Page segmentation data
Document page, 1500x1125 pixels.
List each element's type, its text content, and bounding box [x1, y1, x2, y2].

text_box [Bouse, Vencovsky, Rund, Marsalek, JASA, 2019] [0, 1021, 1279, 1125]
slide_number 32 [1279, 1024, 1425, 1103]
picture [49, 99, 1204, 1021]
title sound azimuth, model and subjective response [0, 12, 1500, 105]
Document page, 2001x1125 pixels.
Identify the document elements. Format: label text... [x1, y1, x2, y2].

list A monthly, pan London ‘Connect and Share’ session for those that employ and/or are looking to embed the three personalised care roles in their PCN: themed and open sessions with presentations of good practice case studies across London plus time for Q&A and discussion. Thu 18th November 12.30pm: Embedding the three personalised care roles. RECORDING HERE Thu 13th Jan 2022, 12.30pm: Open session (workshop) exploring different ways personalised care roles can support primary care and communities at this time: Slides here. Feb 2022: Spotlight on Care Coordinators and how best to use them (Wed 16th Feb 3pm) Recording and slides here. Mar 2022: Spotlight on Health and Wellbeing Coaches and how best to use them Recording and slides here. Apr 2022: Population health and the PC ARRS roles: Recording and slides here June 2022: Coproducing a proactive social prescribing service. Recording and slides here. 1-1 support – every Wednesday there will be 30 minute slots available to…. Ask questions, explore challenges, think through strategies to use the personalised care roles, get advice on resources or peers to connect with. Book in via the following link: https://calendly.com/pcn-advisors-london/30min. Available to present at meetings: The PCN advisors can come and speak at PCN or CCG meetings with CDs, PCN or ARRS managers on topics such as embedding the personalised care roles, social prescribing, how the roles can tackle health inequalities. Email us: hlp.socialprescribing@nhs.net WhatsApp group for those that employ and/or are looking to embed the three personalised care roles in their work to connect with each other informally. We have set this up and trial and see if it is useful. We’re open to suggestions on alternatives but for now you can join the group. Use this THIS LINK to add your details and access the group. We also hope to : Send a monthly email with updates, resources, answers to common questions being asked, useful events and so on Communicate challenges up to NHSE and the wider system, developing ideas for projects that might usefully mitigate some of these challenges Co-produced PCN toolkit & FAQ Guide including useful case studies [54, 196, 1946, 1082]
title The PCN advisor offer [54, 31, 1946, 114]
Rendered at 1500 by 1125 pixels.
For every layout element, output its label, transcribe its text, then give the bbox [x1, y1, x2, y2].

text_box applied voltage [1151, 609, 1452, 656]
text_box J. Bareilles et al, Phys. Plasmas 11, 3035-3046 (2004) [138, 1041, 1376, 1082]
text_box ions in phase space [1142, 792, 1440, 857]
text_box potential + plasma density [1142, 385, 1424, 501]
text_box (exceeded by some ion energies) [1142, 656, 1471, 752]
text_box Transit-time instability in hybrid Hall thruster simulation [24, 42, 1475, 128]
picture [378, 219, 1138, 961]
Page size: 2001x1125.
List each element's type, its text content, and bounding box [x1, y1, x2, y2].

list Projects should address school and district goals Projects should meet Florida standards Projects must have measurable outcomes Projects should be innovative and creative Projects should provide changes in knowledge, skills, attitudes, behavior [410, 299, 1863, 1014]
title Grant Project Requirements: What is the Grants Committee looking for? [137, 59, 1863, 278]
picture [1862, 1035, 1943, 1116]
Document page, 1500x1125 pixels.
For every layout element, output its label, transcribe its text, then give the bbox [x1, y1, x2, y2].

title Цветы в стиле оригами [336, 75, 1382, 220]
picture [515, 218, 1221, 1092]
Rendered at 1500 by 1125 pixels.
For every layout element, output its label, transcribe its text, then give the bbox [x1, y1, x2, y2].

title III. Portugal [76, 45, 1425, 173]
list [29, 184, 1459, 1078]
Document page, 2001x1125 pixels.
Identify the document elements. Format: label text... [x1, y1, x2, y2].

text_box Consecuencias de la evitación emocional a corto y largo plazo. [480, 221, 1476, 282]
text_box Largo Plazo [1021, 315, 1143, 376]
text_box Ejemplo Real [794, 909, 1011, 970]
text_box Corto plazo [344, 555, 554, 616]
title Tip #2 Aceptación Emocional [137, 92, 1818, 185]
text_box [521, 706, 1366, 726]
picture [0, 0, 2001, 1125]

Exercise goal :: The entries shown above must be restated word for word.

Your response ::
Document page, 1500x1125 pixels.
List each element's type, its text content, and bounding box [x1, y1, x2, y2].

text_box [Bouse, Vencovsky, Rund, Marsalek, JASA, 2019] [0, 1021, 1279, 1125]
slide_number 32 [1279, 1024, 1425, 1103]
picture [49, 99, 1204, 1021]
title sound azimuth, model and subjective response [0, 12, 1500, 105]
Document page, 2001x1125 pixels.
Identify the document elements. Format: label text... [x1, y1, x2, y2].

list A monthly, pan London ‘Connect and Share’ session for those that employ and/or are looking to embed the three personalised care roles in their PCN: themed and open sessions with presentations of good practice case studies across London plus time for Q&A and discussion. Thu 18th November 12.30pm: Embedding the three personalised care roles. RECORDING HERE Thu 13th Jan 2022, 12.30pm: Open session (workshop) exploring different ways personalised care roles can support primary care and communities at this time: Slides here. Feb 2022: Spotlight on Care Coordinators and how best to use them (Wed 16th Feb 3pm) Recording and slides here. Mar 2022: Spotlight on Health and Wellbeing Coaches and how best to use them Recording and slides here. Apr 2022: Population health and the PC ARRS roles: Recording and slides here June 2022: Coproducing a proactive social prescribing service. Recording and slides here. 1-1 support – every Wednesday there will be 30 minute slots available to…. Ask questions, explore challenges, think through strategies to use the personalised care roles, get advice on resources or peers to connect with. Book in via the following link: https://calendly.com/pcn-advisors-london/30min. Available to present at meetings: The PCN advisors can come and speak at PCN or CCG meetings with CDs, PCN or ARRS managers on topics such as embedding the personalised care roles, social prescribing, how the roles can tackle health inequalities. Email us: hlp.socialprescribing@nhs.net WhatsApp group for those that employ and/or are looking to embed the three personalised care roles in their work to connect with each other informally. We have set this up and trial and see if it is useful. We’re open to suggestions on alternatives but for now you can join the group. Use this THIS LINK to add your details and access the group. We also hope to : Send a monthly email with updates, resources, answers to common questions being asked, useful events and so on Communicate challenges up to NHSE and the wider system, developing ideas for projects that might usefully mitigate some of these challenges Co-produced PCN toolkit & FAQ Guide including useful case studies [54, 196, 1946, 1082]
title The PCN advisor offer [54, 31, 1946, 114]
Rendered at 1500 by 1125 pixels.
For every layout element, output its label, transcribe its text, then give the bbox [x1, y1, x2, y2].

text_box applied voltage [1151, 609, 1452, 656]
text_box J. Bareilles et al, Phys. Plasmas 11, 3035-3046 (2004) [138, 1041, 1376, 1082]
text_box ions in phase space [1142, 792, 1440, 857]
text_box potential + plasma density [1142, 385, 1424, 501]
text_box (exceeded by some ion energies) [1142, 656, 1471, 752]
text_box Transit-time instability in hybrid Hall thruster simulation [24, 42, 1475, 128]
picture [378, 219, 1138, 961]
Page size: 2001x1125.
List each element's type, its text content, and bounding box [x1, y1, x2, y2].

list Projects should address school and district goals Projects should meet Florida standards Projects must have measurable outcomes Projects should be innovative and creative Projects should provide changes in knowledge, skills, attitudes, behavior [410, 299, 1863, 1014]
title Grant Project Requirements: What is the Grants Committee looking for? [137, 59, 1863, 278]
picture [1862, 1035, 1943, 1116]
Document page, 1500x1125 pixels.
For every layout element, output its label, transcribe its text, then give the bbox [x1, y1, x2, y2].

title Цветы в стиле оригами [336, 75, 1382, 220]
picture [515, 218, 1221, 1092]
Rendered at 1500 by 1125 pixels.
For every layout element, output its label, transcribe its text, then give the bbox [x1, y1, x2, y2].

title III. Portugal [76, 45, 1425, 173]
list [29, 184, 1459, 1078]
Document page, 2001x1125 pixels.
Identify the document elements. Format: label text... [x1, y1, x2, y2].

text_box Consecuencias de la evitación emocional a corto y largo plazo. [480, 221, 1476, 282]
text_box Largo Plazo [1021, 315, 1143, 376]
text_box Ejemplo Real [794, 909, 1011, 970]
text_box Corto plazo [344, 555, 554, 616]
title Tip #2 Aceptación Emocional [137, 92, 1818, 185]
text_box [521, 706, 1366, 726]
picture [0, 0, 2001, 1125]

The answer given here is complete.